Best part of the night? They printed up place cards for all of the food writers in attendance. This was a couple of months ago, by the way.  One of my 2011 resolutions is to get back to posting frequently once again. And also to stop hogging all of the weights at the gym. That's selfish of me.

Wednesday, December 15, 2010


No, not the strip club, silly. Barry's Tickets (our sweet, sweet sponsor)! I ordered a bunch of tickets for the Bills-Dolphins game yesterday and they have already arrived. Contrast this with my awful experience with Tickets Now (Ticketmaster's reseller site), during which they claimed that FedEx had delivered them, but on their own website said they had not, followed by an offer to sell me more tickets rather than doing anything to actually resolve my problem, and I am a happy person. Now I just have to make sure not to forget them on the way to the game. Go Bills!

Almost forgot that our "EatIt305" promotional code saved like 15 bucks off the order. Don't forget that part.

Wednesday, December 8, 2010

My Review Style/Self-Psychoanalysis

I realized recently that I've been putting a lot more pressure on myself since attending two writers workshops over the summer. I think that's why it's taking me so much longer to finish my reviews. I seriously have like 10-15 of them that I have simply not published. And one of the main reasons is the reaction that my classmates had to a few of my Eat It, Miami reviews that I had polished up and submitted for review and critique. I try to pretend that nothing anyone says hurts my feelings but I'm actually hyper-sensitive and remember everything critical that anyone's ever said to me since I was five.

The instructor asked for a show of hands from the class if anyone would take restaurant recommendations from "the author" and almost no one raised his or her hand. And the reason was that my fellow writers thought that I didn't do enough to describe the food itself. They said I used the words "awesome," "amazing," and "perfect" too much. That those words don't really mean anything. Some of them seemed genuinely surprised that I might get paid to write as I told them I had by UrbanDaddy.

And I think I have finally come to terms with the fact that I am not a trained gourmet or chef or even a journalist, and my reviews are simply the thoughts of some dude who's telling you about his experience at a restaurant.

The reviews read like a conversation I might have with my friends or family (and I talk a lot, so I might just go on for 20 minutes while everyone just waits for me to stop). I talk about movies and grammar a lot and also boarding school and country clubs. Because I'm a snob who "picked the right parents," as my father likes to say in describing the circumstances that led to my privileged upbringing for which I am genuinely grateful. I regularly thank my parents for paying for me to have straight teeth, for example. And I thank God/the Universe every time I lie down in my comfy bed and with a roof over my head.

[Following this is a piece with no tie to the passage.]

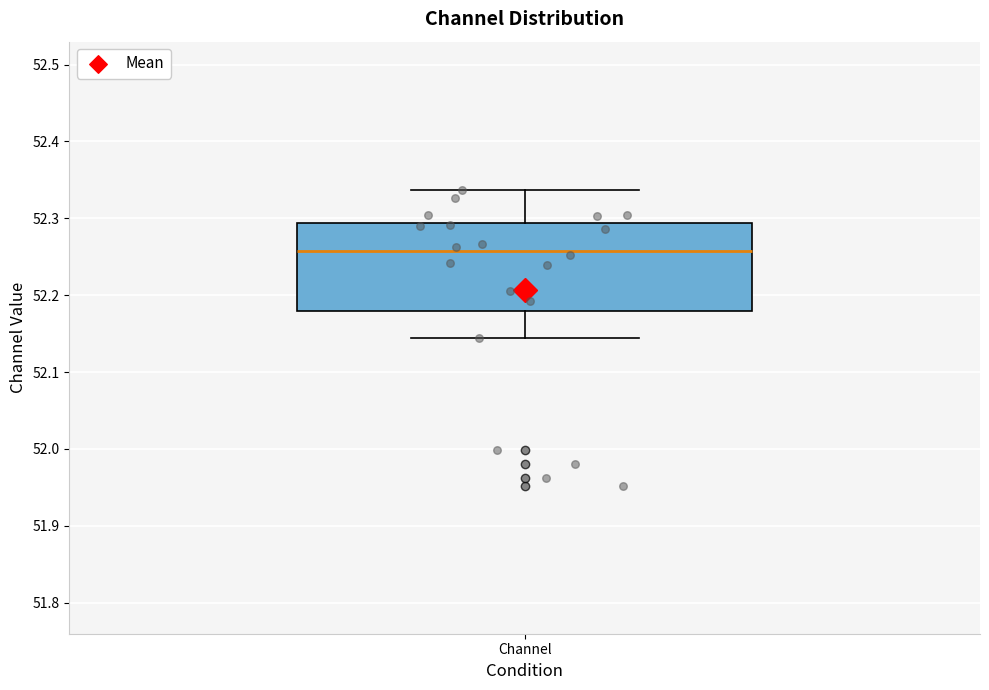

Where is the lower edge of the box for Channel on the y-axis? The values are not printed on the chart, so give them approximately, as read against the axis.

52.18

So, if you want to hear about velvety, granular, sumptuous vittles and about how the chef did something something something that you would learn how to do in the CIA, like for instance water-boarding, wait a minute, wrong CIA, I meant the Culinary Institute of America, then you've come to the wrong place.

One of the coolest people I've ever met in my life, my classmate Isaac Anderson, who awesomely has the same name as an Olympic Greco-Roman wrestler, told me to forget all that and continue to use the words "awesome" and "amazing." Because that's how I would describe a steak to my friends. I'm not Frank Bruni. And I don't want to be.